From: Vladimir Prus (ghost_at_[hidden])
Date: 2003-06-02 02:48:30
Ali Azarbayejani wrote:
> > Ali Azarbayejani wrote:
> >> In the current system, how can you possibly declare a patched file
> >> without making it a main target? I want the user to be able to declare
> >> something like
> >> extract foo : foo.tar.gz ;
> >> patch foo/b : patches/foo/b : <dependency>foo ;
> > If you want this functionality for end users, then I agree, "foo/b" looks
> > right name. I have one question left: why the user is expected to update
> > 'foo/b'. Is it because either "foo.tar.gz" or the set of patches can
> > change while user is working on a project?
> I don't understand the question. It's true that either the tarfile or
> the patches can change (the tarfile normally doesn't, but the patches
> normally may). But that seems to me irrelevant with regards to why
> foo/b needs to be a main target.
The question really was: why build system should handle patching --- why not
extract/patch once, and live with it. You've answered my question.
> The user needs to convey the information that 'foo/b' requires patching,
> so such a declaration is necessary. The only way I know to represent
> the declared information in the BBv2 system is by creating a main target.
Since we're speaking about the right way, not what's possible currently, I
might imagine something like
patch-tree patch-foo : foo patches ;
So, when the user gets new patches, he would run
bjam patch-foo ;
and the sources will be updated.
The situation where "foo/b" is both a source and a target resembles me what I
had with gettext support (that I've did locally for V1). The translations
file is converted into machine form. But the translation files is itself
updated from sources. The way I did it, translation files was updated from
sources every time, and that was troublesome: I don't want them updated
unless I'm willing to correct translations.
So, I've decided that in V2, translations will only be updated after explicit
request. In the case above, it probably makes some sense too. Imagine:
user has locally modified "foo/b", and new version of patch for the file
arrives. He rebuilds and "foo/b" is patched. Original version is stored.
Another version of patch arrives, he does the same again, and now the original
version of file is gone. I'm not sure this is real problem
> Also, the extracted or patched file must be a main target because other
> external projects will want to use these extracted and patched files and
> there's no way to properly refer to them if they are not main-targets.
That's an argument! I still wonder, however:
1. Why other project need to access patches files. Can you explain in more
2. The same effect can be achieved by subprojects: i.e. placing Jamfile in foo
and declared main target "b" there. It might not be ok for your use case. The
problem is that "foo/b" looks like you declare a target in different
directory or different project. Further, there's another question: if you
possible have (using @ to separate target name)
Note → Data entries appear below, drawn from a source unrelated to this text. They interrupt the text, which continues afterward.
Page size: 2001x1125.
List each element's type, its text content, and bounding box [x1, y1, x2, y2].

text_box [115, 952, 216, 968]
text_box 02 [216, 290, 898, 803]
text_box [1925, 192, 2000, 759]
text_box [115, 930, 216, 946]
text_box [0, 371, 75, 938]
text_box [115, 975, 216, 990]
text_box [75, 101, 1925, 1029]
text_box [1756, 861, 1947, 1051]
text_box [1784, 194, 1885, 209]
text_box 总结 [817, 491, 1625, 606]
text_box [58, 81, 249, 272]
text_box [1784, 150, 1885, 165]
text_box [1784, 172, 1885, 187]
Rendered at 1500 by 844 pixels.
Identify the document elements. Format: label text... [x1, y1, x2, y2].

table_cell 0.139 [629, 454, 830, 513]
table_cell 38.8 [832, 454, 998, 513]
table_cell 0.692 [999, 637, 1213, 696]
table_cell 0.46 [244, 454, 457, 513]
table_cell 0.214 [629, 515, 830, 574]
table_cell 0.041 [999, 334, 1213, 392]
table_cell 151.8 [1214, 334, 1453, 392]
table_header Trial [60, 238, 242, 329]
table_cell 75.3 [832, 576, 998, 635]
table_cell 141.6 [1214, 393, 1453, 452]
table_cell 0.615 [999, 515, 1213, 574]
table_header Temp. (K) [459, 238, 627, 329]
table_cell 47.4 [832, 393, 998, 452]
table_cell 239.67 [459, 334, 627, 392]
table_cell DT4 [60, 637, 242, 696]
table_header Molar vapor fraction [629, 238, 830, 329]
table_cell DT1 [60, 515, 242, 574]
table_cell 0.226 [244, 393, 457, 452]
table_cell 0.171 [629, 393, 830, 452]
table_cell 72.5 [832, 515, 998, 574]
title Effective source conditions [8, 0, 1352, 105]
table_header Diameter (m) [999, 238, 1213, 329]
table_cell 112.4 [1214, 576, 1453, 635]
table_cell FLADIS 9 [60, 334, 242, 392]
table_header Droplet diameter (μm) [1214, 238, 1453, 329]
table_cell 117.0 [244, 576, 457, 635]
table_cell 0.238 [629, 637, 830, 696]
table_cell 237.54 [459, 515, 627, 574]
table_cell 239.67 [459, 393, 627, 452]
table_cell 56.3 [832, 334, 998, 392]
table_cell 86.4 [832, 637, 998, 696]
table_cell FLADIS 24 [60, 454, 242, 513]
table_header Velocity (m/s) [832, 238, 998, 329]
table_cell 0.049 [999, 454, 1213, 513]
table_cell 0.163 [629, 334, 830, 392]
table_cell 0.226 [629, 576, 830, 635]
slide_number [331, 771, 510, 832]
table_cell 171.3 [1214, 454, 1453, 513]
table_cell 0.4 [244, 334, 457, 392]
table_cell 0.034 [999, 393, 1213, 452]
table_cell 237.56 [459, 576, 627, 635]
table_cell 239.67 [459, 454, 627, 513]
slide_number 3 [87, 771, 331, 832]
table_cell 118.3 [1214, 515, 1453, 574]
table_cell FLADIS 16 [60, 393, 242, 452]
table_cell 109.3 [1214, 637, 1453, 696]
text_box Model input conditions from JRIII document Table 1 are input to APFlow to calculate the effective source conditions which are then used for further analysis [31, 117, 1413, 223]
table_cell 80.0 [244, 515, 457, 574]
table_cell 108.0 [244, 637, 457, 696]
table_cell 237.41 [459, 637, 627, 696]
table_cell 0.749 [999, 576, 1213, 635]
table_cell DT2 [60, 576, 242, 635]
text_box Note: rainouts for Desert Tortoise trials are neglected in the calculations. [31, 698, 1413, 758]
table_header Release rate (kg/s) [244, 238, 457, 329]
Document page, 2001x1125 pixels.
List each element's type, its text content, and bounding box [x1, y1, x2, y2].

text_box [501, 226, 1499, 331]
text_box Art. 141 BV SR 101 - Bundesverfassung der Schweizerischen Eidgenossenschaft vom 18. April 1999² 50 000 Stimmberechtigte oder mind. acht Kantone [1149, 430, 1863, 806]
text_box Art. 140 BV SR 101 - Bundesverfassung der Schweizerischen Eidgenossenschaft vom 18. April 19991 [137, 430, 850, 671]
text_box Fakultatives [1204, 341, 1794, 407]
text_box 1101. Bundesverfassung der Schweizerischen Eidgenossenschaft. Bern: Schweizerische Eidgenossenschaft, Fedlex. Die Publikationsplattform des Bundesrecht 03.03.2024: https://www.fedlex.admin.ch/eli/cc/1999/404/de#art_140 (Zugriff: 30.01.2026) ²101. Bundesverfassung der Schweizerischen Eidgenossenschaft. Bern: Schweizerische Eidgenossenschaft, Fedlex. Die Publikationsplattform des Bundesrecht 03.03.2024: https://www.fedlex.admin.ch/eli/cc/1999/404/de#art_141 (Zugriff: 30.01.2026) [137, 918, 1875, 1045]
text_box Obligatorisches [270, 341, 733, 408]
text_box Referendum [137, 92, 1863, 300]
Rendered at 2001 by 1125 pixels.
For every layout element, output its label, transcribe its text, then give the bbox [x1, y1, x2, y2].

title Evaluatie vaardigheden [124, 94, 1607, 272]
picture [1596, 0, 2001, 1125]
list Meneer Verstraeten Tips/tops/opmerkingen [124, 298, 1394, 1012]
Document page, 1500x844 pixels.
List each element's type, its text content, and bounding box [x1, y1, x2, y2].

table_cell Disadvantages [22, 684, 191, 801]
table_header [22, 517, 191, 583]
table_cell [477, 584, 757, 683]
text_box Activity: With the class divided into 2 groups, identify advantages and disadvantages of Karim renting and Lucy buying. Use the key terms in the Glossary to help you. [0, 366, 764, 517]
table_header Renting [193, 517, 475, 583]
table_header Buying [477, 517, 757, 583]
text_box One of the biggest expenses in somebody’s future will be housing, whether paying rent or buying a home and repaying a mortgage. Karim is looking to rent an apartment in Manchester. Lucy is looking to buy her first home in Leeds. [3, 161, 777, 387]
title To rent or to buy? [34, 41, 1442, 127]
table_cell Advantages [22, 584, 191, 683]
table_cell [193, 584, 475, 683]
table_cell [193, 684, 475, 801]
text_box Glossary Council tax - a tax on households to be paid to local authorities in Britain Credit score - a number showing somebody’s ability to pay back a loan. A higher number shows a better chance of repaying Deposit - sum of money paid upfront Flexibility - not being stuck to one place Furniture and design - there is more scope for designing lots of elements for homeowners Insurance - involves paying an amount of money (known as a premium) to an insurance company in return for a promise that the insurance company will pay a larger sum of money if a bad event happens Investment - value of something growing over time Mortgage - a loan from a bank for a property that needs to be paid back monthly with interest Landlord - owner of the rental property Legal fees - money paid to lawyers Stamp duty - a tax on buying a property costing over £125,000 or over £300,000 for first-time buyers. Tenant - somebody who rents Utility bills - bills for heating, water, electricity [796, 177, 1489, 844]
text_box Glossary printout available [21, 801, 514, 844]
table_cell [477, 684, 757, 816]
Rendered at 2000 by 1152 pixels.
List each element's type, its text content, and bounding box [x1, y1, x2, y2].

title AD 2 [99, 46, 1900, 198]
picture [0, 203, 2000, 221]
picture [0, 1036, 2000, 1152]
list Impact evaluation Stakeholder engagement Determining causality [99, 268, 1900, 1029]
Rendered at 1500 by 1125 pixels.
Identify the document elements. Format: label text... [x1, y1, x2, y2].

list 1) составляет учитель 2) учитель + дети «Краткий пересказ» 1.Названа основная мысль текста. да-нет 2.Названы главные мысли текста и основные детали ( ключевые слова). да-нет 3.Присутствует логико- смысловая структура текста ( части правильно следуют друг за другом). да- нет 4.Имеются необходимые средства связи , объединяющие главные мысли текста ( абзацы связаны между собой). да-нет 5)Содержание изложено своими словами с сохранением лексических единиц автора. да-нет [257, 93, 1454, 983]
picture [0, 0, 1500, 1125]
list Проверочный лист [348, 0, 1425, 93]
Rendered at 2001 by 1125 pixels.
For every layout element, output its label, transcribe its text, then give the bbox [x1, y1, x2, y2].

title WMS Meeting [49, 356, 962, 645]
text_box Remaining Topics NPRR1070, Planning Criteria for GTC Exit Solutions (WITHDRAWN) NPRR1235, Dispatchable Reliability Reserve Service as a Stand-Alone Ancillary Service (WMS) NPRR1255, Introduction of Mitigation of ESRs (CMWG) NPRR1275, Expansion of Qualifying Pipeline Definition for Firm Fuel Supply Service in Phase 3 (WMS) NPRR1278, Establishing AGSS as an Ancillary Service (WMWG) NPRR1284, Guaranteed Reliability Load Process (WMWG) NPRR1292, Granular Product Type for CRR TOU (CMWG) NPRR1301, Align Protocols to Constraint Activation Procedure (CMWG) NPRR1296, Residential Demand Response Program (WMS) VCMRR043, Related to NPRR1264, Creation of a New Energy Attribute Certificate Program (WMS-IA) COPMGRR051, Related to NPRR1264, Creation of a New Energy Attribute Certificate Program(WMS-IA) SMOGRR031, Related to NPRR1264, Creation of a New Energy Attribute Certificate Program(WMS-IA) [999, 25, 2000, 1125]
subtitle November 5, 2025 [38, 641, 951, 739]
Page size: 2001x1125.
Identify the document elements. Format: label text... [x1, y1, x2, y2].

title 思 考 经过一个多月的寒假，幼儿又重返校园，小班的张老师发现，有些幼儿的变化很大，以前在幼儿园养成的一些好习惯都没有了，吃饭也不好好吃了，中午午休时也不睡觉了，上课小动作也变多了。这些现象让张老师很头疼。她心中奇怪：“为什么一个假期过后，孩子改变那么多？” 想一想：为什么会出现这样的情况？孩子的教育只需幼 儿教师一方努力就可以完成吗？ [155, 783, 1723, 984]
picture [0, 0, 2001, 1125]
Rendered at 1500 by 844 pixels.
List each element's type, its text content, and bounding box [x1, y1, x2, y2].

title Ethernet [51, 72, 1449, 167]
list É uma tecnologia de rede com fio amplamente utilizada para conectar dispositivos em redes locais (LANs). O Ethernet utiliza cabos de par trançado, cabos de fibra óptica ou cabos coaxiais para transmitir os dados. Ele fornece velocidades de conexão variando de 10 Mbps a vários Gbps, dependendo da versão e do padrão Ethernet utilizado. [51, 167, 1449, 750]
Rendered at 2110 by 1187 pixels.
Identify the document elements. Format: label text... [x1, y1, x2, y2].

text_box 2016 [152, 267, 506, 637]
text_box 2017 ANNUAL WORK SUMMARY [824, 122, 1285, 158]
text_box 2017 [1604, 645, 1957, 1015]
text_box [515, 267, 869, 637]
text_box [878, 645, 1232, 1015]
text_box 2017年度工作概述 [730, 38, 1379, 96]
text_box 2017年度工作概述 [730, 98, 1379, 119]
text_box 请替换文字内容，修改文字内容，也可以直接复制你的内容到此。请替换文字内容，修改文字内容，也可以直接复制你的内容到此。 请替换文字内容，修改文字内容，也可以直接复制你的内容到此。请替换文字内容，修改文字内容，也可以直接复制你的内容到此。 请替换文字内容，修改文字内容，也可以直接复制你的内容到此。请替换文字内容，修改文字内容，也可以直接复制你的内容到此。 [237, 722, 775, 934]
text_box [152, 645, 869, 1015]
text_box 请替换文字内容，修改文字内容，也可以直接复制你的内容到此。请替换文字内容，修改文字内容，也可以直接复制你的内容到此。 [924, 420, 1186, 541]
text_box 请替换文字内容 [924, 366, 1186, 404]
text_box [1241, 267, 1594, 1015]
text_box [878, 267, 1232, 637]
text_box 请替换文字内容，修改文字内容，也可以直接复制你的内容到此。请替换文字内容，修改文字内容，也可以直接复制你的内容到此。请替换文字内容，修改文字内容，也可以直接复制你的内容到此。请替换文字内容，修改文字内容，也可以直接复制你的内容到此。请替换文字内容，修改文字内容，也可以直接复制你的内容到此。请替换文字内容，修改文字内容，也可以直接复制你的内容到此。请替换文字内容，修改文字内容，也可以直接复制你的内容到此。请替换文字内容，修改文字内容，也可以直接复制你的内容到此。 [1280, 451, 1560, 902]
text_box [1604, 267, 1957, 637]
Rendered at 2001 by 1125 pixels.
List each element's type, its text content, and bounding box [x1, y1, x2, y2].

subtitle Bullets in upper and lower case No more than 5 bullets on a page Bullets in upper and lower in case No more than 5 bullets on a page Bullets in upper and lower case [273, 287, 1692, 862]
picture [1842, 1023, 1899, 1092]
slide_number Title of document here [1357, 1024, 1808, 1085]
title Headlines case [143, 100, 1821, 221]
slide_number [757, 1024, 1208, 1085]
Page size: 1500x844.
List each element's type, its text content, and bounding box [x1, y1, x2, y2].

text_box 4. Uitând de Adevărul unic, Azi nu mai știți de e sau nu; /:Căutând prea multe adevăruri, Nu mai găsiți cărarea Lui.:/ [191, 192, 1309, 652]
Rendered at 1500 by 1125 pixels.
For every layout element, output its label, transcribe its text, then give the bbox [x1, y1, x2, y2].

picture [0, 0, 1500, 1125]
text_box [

is there potential for confusion?
3. Do users define all those main target manually? If not, probably the best
solution is to define one main-target to apply all patches, and make external
targets depend on specific file, not on main target. That would still require
separating target and project with something else than "@".
> >> > I'm still to be persuaded that targets should have slashed..
> >> I'm still to be persuaded that you can implement the above example
> >> without multiple main targets that have the same base name. If you
> >> can't, then it would be a hard argument to invent some way of
> >> distinguishing them other then their pathnames, which are already
> >> guaranteed to be unique.
> >> Let me know your prognosis of the above, or if you still need more
> >> clarification of the example.
> > It's still possible to use some name-mangling scheme for main targets,
> > but it's not that nice. I'm +0.5 towards using different separator for
> > targets now. I'll hope to have fully formed opinion on Monday.
> I agree with you, but my point was that any name-mangling scheme you
> invent is ultimately equivalent to the file pathname, so why not just
> use the natural name?
The remaining 0.5 is due to concern that another separator will make worse
user-interface, for the sake of not very common use cases.
> Dave and I discussed this a bit today.in person and I think I convinced
> him about target ids based on a more detailed analysis of my use case.
> So perhaps if Dave could summarize the conclusions from a third point of
> view, that might help clarify the issues.
I'd be interested in hearing his opinion.